Another disappointment: “I didn’t get Pipeline, that’s kind of a blow,” Depolito said.
While pro events get most of the attention, Depolito said, her focus is giving unranked girls and women the chance to compete in open events, including at such elite sites as Pipe.
“It gives the girls an opportunity to surf there, to get better at it,” she said.
Last season, for instance, she applied for and received a permit in partnership with the promoter of a men’s bodysurfing event at Pipeline, “and we did women’s bodyboarding and surfing.”
Just as with the professional surfing circuits, there are, on average, fewer than half as many females as males in menehune, junior and amateur events. Furthermore, Hawaii youngsters already have few contests and opportunities to gain points, recognition and sponsors at home, without the often prohibitive expense of traveling to meets.

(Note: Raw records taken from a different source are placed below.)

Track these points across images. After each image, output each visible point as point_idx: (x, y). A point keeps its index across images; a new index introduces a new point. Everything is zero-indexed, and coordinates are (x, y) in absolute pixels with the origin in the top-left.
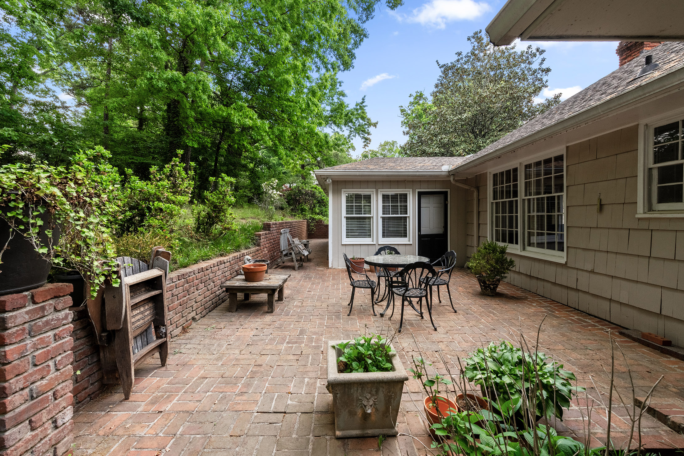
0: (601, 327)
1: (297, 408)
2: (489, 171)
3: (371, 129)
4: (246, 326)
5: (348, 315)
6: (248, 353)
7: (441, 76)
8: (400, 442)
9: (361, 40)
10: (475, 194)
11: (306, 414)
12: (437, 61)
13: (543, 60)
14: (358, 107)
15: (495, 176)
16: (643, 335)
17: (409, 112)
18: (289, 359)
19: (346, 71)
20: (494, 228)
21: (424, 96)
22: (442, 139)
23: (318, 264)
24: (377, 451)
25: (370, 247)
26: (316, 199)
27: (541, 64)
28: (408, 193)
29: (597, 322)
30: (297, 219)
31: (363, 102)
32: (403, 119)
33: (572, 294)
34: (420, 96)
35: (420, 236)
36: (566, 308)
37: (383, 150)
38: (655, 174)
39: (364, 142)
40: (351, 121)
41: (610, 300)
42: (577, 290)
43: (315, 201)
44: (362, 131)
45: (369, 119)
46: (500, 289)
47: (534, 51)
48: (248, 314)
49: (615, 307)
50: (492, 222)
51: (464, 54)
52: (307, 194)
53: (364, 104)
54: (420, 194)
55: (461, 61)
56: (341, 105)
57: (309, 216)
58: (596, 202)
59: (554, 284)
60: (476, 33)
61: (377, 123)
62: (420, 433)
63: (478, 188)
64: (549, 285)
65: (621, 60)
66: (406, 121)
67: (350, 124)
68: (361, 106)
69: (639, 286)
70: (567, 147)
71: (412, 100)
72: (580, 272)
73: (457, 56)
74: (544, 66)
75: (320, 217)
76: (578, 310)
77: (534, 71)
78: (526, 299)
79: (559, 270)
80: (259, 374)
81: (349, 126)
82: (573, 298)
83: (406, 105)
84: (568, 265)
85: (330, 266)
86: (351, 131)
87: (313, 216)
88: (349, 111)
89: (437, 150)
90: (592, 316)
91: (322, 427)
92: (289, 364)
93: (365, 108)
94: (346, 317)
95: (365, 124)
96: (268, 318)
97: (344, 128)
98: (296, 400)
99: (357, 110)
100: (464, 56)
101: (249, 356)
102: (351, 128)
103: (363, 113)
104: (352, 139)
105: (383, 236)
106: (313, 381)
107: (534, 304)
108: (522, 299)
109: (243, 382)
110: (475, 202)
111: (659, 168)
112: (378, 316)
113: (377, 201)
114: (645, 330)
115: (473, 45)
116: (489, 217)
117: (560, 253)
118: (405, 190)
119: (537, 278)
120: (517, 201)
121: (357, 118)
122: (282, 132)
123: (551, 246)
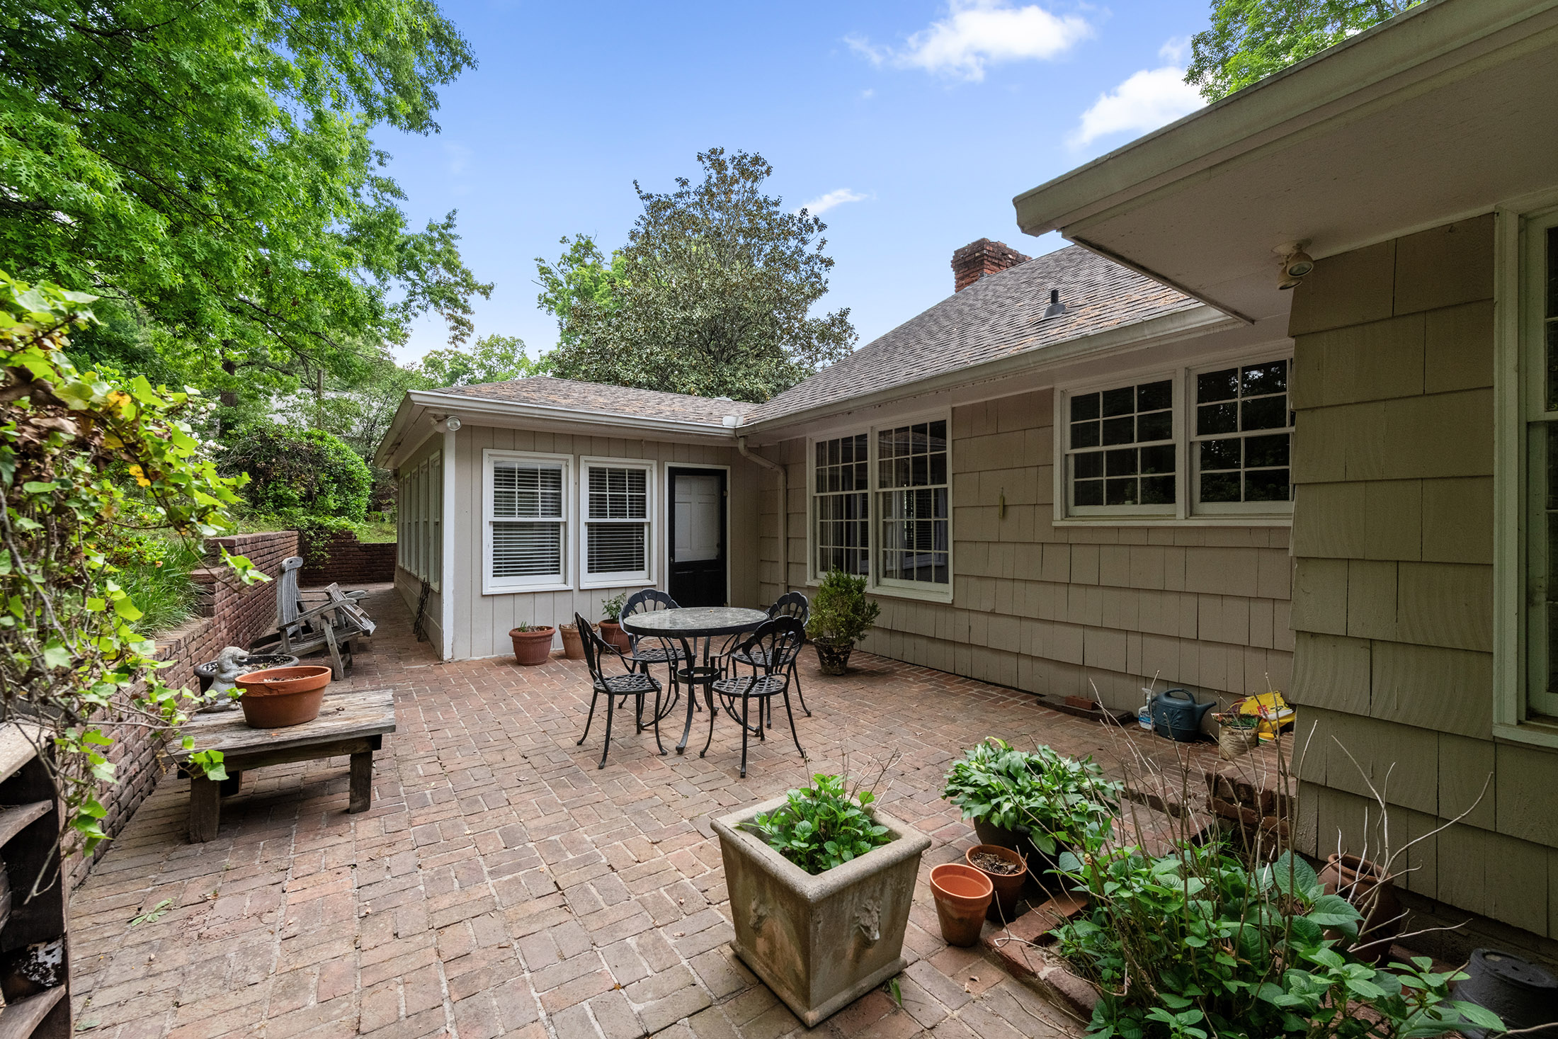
0: (1012, 699)
1: (670, 1011)
2: (808, 435)
3: (475, 300)
4: (305, 868)
5: (601, 768)
6: (389, 938)
7: (643, 218)
8: (915, 978)
9: (455, 67)
10: (781, 478)
11: (702, 1014)
12: (635, 182)
13: (824, 242)
14: (436, 235)
15: (820, 446)
16: (1068, 700)
17: (561, 278)
18: (535, 911)
19: (412, 133)
20: (818, 546)
21: (594, 250)
22: (652, 354)
23: (401, 654)
24: (896, 1013)
25: (558, 597)
26: (329, 470)
27: (820, 248)
28: (648, 468)
29: (1003, 692)
30: (268, 529)
31: (449, 226)
32: (543, 290)
33: (963, 654)
34: (586, 247)
35: (674, 567)
36: (954, 679)
37: (487, 355)
38: (1072, 461)
39: (454, 328)
40: (416, 268)
41: (1018, 654)
42: (970, 646)
43: (323, 477)
44: (443, 296)
45: (467, 273)
46: (853, 662)
47: (811, 221)
48: (281, 832)
49: (1024, 663)
50: (815, 534)
51: (693, 186)
52: (295, 453)
53: (451, 231)
54: (674, 473)
55: (686, 198)
56: (391, 218)
57: (302, 517)
58: (998, 502)
59: (933, 639)
60: (713, 151)
61: (491, 288)
62: (931, 949)
63: (785, 468)
64: (924, 642)
65: (958, 279)
66: (550, 296)
67: (411, 274)
68: (443, 233)
69: (1057, 627)
70: (953, 409)
71: (569, 253)
72: (973, 616)
73: (678, 184)
74: (825, 254)
75: (344, 521)
76: (971, 678)
77: (809, 258)
78: (892, 672)
79: (941, 614)
80: (483, 980)
81: (408, 279)
82: (964, 660)
83: (552, 260)
84: (956, 606)
85: (447, 655)
86: (413, 293)
87: (319, 520)
88: (410, 239)
89: (642, 377)
90: (992, 684)
91: (759, 1022)
92: (549, 924)
93: (454, 242)
94: (595, 772)
95: (457, 284)
96: (365, 828)
97: (393, 282)
98: (650, 995)
99: (432, 241)
100: (692, 190)
101: (397, 947)
102: (414, 284)
103: (450, 252)
104: (416, 315)
105: (591, 570)
106: (648, 939)
107: (911, 679)
108: (885, 674)
109: (450, 1017)
110: (781, 495)
111: (1076, 455)
112: (672, 754)
113: (578, 484)
114: (1064, 693)
115: (708, 173)
116: (809, 524)
117: (940, 586)
118: (641, 461)
119: (904, 633)
120: (865, 496)
121: (432, 263)
122: (220, 254)
123: (924, 574)
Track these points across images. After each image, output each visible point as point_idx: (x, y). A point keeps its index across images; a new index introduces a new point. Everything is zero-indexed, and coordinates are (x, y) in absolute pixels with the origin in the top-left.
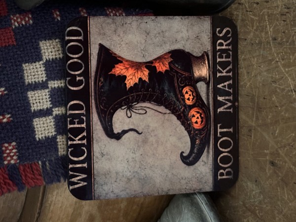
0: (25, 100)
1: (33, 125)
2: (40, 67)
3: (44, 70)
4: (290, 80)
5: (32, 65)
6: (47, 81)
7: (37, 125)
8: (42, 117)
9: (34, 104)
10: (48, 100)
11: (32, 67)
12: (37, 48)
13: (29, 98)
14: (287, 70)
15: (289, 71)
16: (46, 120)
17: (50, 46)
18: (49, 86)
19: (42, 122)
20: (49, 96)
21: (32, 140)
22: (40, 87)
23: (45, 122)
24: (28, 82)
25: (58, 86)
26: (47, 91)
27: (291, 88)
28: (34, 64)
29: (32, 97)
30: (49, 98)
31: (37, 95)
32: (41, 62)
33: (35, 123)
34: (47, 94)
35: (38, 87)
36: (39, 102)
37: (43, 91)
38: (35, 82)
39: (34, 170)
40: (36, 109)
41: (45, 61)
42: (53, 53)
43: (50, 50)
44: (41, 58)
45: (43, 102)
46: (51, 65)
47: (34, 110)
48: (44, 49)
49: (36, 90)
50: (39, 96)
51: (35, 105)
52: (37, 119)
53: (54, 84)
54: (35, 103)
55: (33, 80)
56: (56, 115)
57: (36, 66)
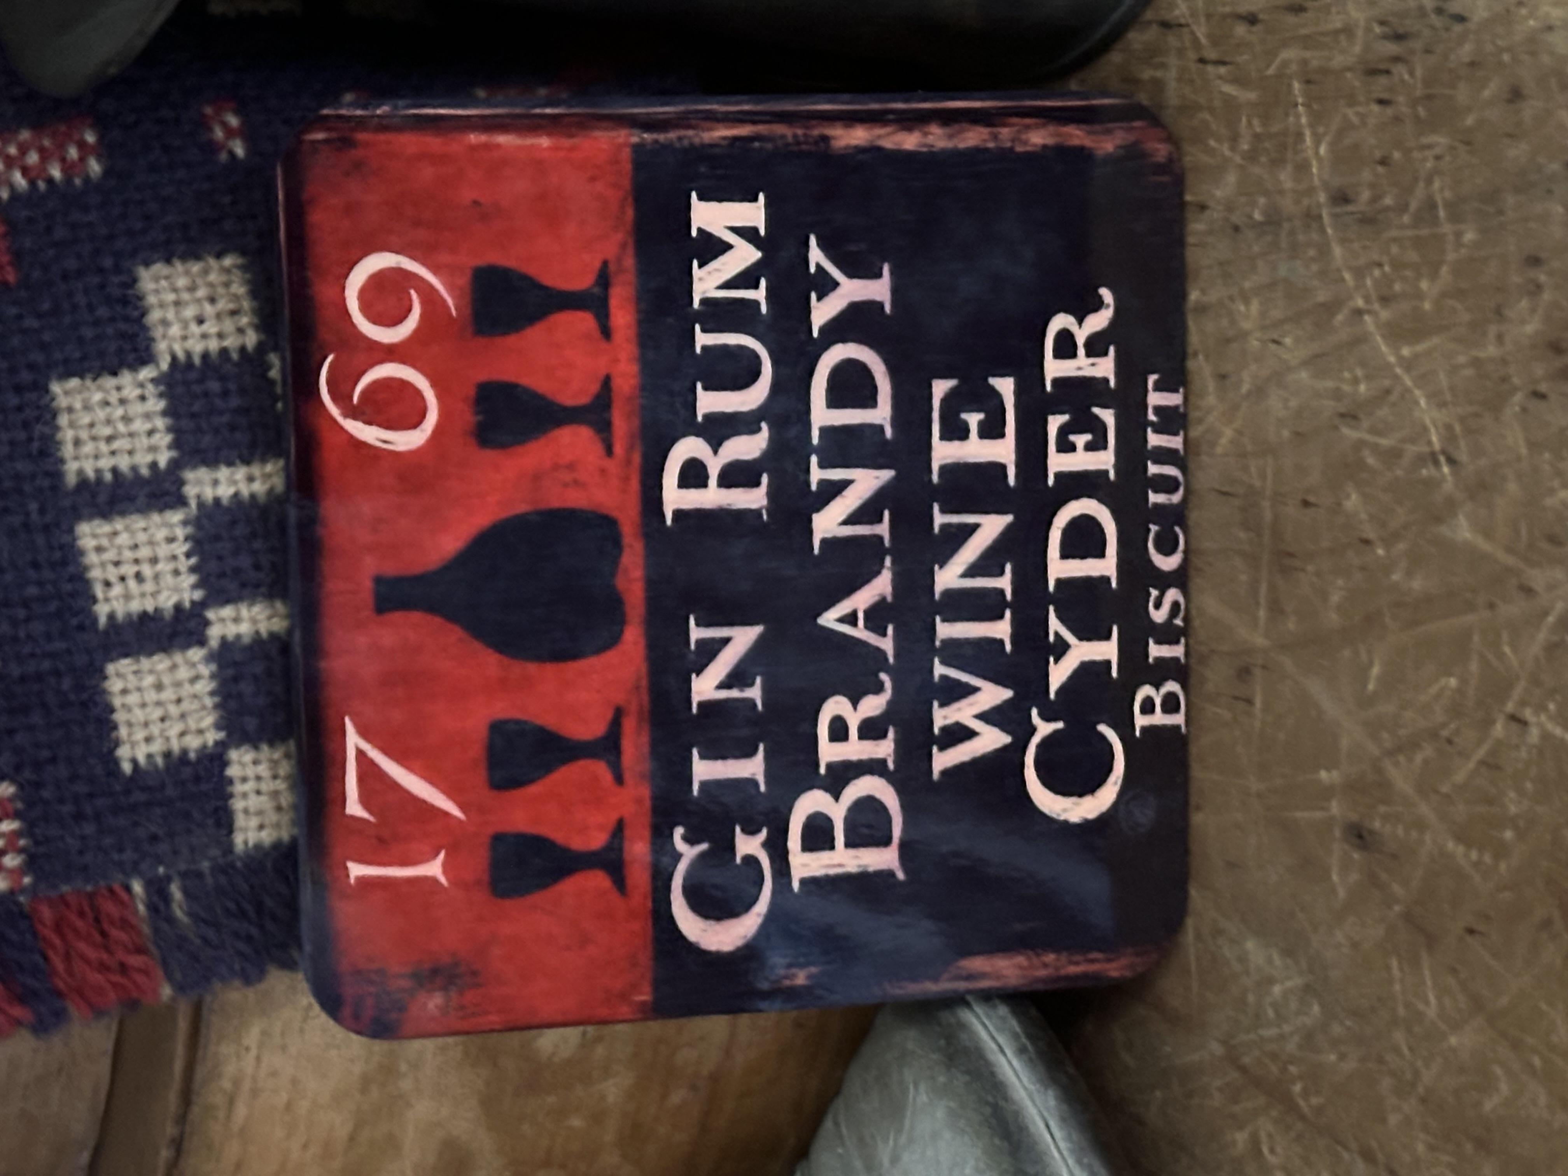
0: (64, 563)
1: (104, 692)
2: (143, 398)
3: (165, 413)
4: (1423, 402)
5: (100, 388)
6: (175, 465)
7: (124, 692)
8: (150, 654)
9: (108, 584)
10: (184, 564)
11: (97, 397)
12: (125, 301)
13: (82, 553)
14: (1406, 351)
15: (1416, 356)
16: (174, 667)
17: (192, 289)
18: (190, 491)
19: (149, 680)
20: (186, 547)
21: (99, 770)
22: (142, 500)
23: (166, 680)
24: (80, 472)
25: (236, 495)
26: (176, 517)
27: (1429, 443)
28: (109, 382)
29: (99, 549)
30: (188, 555)
31: (124, 539)
32: (146, 373)
33: (114, 685)
34: (180, 533)
35: (132, 499)
36: (139, 577)
37: (156, 518)
38: (115, 471)
39: (106, 926)
40: (120, 615)
41: (165, 365)
42: (205, 327)
43: (189, 312)
44: (148, 348)
45: (156, 577)
46: (197, 389)
47: (111, 616)
48: (162, 305)
49: (123, 513)
50: (136, 547)
51: (117, 590)
52: (125, 665)
53: (216, 483)
54: (113, 579)
55: (105, 463)
56: (223, 640)
57: (119, 389)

“Some say there’s not enough good girls,” Depolito said. “That’s not the point. We have to help surfing progress.”
On the eve of a historic Olympics in which Native Hawaiian waterwoman Moore will carry forward the legacy of great Olympian Duke Kahanamoku, islanders can at least rejoice that the sport of kings and queens has truly evolved into the sport of commoners, all of us stoked, natural aristocrats at sea.